ACTIVITY 1:
Answer these questions on the 911 cell phone advice, using only what the text states:
(a) According to the Toronto Globe and Mail report it cites, what percentage of Toronto's emergency calls come from pocket dialing?
(b) What does AT&T's Cell Phones for Soldiers buy with funds from recycled cell phones?
(c) Why can't 911 operators call deactivated phones back?

PASSAGE PROVIDED:
┄┄┄┄┄┄┄┄┄┄┄┄┄┄┄┄┄┄┄┄

This means that you can:
- Keep it charged and in a safe place in your car or home so you have the ability to call 911 in an emergency if your active phone is stolen or damaged - it can save your life, or,
- Donate it to a domestic violence organization in your area. Typically, the perpetrator of domestic violence first removes the victim's ability to call for help. Having a hidden cell phone that can only dial 911 could save this person's life.
- You can also turn in old cell phones to Sprint Project Connect (who will recycle them and turn the net proceeds into supporting a website promoting online safety for kids, or Verizon's HopeLine program which supports victims of domestic violence, or, AT&T's Cell Phones for Soldiers, an initiative that uses funds from recycled cell phones to buy prepaid phone cards for active duty military members.
NEVER LET A CHILD PLAY WITH A CELL PHONE WITHOUT FIRST REMOVING THE BATTERY BECAUSE:
- Even deactivated cell phones can and do call 911. When your child presses the buttons (just like Mom and Dad) the phone will call 911 and an operator may hear crying, screaming, the TV, or nothing, but must still make every effort to try to determine if there is a real emergency. We can't call these phones back because they show up on our screens as a 911 area code, so all we can do is wonder what is going on and where.
- Active phones require 911 Operators to take the time to call these phones back if we can't speak to someone on the first call. Some police departments dispatch officers to these calls if they can determine the location it came from.
ELIMINATE “POCKET DIALING” where the emergency button is accidentally pressed while the phone is in the owner's pocket, purse or bra (According to the Toronto Globe and Mail published 1/7/11, Totonto reports these are 8% of their emergency calls):
- When buying a new cell phone, find out if it has been pre-programed for one-button dialing. If so either have the retailer remove this feature, or, buy another model;
- Reprogram your current phone so that it can not dial 911 by pressing just one button (instructions should be in your manual or available online); or
- Keep the phone in a case or cover that prevents pocket dialing
IF YOU DIAL 911 BY MISTAKE, STAY ON THE LINE
- Even if you do not hear it ring, it probably went through to us. If you hang up, we have to call you back. If you do not answer, a number of agencies will then dispatch an officer to see if you are all right. This wastes not only the time of the 911 Operator, but also patrol officers
- Everyone makes mistakes. Don't be embarrassed, I've called 911 by mistake myself. Just stay on and tell us it was a mistake.
If you follow these simple steps, you will help the environment, and, save lives.
The bottom line is, THE TIME 911 OPERATORS SPEND ON FALSE, ABANDONED OR PHANTOM 911 CALLS IS TIME THAT SOMEONE WITH A REAL LIFE-THREATENING EMERGENCY MAY BE ON HOLD AND SECONDS COUNT IN SAVING LIVES.

┄┄┄┄┄┄┄┄┄┄┄┄┄┄┄┄┄┄┄┄

EXERCISE INPUTS:
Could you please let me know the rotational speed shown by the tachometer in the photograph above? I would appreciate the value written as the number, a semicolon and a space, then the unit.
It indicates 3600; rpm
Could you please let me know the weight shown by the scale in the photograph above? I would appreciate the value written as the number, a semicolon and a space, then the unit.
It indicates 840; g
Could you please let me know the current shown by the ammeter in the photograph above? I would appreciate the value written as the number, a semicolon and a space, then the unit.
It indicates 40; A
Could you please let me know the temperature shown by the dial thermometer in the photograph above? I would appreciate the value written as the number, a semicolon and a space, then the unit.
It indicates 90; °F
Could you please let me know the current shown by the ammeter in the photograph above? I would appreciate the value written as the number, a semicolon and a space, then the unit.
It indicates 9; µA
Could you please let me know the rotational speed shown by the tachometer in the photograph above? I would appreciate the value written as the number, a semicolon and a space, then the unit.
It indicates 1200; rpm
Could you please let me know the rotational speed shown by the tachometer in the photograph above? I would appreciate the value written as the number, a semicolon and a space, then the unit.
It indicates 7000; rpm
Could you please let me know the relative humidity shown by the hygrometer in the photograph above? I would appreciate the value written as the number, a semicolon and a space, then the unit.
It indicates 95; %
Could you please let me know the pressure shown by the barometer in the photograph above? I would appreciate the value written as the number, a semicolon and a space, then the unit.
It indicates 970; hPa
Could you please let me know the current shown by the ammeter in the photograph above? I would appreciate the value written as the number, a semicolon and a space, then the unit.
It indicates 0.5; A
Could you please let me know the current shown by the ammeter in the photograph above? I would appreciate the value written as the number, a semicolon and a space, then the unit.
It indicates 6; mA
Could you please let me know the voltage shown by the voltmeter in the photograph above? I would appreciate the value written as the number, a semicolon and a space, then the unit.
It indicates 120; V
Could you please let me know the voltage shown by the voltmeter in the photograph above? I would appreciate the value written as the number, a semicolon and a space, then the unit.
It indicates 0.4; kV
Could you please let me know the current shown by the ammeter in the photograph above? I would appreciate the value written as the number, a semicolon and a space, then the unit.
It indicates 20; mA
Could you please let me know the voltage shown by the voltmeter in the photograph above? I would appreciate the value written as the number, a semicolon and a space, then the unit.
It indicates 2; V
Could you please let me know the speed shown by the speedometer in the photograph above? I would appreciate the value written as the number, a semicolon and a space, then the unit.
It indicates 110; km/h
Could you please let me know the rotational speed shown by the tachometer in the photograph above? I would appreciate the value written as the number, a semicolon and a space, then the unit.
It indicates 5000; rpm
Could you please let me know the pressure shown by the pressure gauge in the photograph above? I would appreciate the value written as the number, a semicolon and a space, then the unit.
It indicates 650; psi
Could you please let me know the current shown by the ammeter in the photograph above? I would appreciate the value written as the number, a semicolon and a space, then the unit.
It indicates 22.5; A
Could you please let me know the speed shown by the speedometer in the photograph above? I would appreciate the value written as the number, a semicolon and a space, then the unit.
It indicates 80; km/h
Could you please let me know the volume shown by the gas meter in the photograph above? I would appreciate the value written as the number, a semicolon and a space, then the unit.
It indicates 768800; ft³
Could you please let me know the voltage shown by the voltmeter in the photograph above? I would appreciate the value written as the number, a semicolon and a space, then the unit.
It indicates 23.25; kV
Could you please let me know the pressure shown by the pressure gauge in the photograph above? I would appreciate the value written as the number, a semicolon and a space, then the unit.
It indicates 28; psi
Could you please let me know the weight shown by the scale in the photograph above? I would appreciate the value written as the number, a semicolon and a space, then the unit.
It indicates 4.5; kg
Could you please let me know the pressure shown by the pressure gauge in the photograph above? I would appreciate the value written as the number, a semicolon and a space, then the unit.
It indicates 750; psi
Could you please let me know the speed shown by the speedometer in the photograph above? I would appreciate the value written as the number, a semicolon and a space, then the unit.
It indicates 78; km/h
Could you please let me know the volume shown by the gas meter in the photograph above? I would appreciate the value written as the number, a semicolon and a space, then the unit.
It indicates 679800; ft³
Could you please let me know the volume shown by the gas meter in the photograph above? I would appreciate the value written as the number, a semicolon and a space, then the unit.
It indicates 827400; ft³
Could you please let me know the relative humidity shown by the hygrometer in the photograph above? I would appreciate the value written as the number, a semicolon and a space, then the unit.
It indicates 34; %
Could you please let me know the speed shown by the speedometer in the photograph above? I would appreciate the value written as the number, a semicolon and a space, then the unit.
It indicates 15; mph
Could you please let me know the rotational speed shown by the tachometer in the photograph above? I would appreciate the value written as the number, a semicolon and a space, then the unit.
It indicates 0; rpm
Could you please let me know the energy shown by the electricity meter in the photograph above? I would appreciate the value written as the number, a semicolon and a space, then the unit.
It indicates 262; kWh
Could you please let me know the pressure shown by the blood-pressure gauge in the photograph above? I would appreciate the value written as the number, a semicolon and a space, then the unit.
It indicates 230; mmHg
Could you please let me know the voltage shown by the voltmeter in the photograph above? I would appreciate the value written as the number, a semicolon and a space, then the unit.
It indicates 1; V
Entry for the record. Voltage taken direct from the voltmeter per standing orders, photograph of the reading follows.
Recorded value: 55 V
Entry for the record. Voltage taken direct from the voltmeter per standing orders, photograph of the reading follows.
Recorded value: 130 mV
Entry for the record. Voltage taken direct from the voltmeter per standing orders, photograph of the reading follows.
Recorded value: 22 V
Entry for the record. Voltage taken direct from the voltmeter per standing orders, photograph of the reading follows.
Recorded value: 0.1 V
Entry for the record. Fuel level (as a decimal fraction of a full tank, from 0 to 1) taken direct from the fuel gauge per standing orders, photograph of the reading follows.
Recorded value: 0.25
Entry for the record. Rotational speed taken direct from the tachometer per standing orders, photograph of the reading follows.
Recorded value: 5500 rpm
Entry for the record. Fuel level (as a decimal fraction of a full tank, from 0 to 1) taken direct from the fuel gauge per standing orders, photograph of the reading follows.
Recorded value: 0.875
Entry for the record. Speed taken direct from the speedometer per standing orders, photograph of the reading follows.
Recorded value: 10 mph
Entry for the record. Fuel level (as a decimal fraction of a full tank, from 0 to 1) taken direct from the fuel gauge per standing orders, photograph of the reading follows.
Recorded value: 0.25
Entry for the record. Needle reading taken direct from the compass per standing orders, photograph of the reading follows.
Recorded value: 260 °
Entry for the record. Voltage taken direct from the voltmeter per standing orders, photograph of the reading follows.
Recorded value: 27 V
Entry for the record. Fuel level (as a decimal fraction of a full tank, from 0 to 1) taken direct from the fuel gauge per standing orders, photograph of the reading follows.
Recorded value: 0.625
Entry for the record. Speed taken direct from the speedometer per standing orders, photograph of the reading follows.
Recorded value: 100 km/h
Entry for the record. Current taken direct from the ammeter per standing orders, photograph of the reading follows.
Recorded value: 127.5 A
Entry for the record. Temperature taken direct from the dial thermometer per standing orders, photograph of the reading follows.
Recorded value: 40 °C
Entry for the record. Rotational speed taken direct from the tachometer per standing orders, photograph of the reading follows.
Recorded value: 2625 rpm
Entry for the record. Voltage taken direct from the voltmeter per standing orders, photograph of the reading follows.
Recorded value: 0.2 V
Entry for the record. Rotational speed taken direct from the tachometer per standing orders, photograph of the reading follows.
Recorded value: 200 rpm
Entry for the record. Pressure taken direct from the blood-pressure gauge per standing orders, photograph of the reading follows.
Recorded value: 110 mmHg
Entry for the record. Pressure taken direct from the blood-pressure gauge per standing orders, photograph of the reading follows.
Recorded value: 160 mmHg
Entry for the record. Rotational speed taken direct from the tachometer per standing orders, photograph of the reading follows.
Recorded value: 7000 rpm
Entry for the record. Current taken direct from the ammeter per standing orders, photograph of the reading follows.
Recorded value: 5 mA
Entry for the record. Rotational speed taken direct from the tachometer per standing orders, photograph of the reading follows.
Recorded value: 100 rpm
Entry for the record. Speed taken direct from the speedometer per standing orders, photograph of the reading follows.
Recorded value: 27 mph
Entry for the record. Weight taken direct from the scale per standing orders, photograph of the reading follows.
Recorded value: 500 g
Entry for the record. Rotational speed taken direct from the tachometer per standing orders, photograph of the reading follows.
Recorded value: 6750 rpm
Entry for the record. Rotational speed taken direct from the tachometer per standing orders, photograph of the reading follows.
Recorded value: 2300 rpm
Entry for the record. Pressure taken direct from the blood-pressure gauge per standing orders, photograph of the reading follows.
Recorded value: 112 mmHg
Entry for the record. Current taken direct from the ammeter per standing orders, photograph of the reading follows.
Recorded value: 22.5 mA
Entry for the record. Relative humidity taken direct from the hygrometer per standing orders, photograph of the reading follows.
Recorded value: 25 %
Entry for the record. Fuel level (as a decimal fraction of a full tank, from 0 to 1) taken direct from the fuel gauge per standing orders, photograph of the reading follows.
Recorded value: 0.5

┄┄┄┄┄┄┄┄┄┄┄┄┄┄┄┄┄┄┄┄

ACTIVITY 2: Print the records character for character, from their first line through the line that contains "It indicates 970; hPa", with both of those lines included.

WORKED SOLUTION 1:
(a) 8%
(b) Prepaid phone cards for active duty military members
(c) They show up on the operators' screens as a 911 area code.

WORKED SOLUTION 2:
Could you please let me know the rotational speed shown by the tachometer in the photograph above? I would appreciate the value written as the number, a semicolon and a space, then the unit.
It indicates 3600; rpm
Could you please let me know the weight shown by the scale in the photograph above? I would appreciate the value written as the number, a semicolon and a space, then the unit.
It indicates 840; g
Could you please let me know the current shown by the ammeter in the photograph above? I would appreciate the value written as the number, a semicolon and a space, then the unit.
It indicates 40; A
Could you please let me know the temperature shown by the dial thermometer in the photograph above? I would appreciate the value written as the number, a semicolon and a space, then the unit.
It indicates 90; °F
Could you please let me know the current shown by the ammeter in the photograph above? I would appreciate the value written as the number, a semicolon and a space, then the unit.
It indicates 9; µA
Could you please let me know the rotational speed shown by the tachometer in the photograph above? I would appreciate the value written as the number, a semicolon and a space, then the unit.
It indicates 1200; rpm
Could you please let me know the rotational speed shown by the tachometer in the photograph above? I would appreciate the value written as the number, a semicolon and a space, then the unit.
It indicates 7000; rpm
Could you please let me know the relative humidity shown by the hygrometer in the photograph above? I would appreciate the value written as the number, a semicolon and a space, then the unit.
It indicates 95; %
Could you please let me know the pressure shown by the barometer in the photograph above? I would appreciate the value written as the number, a semicolon and a space, then the unit.
It indicates 970; hPa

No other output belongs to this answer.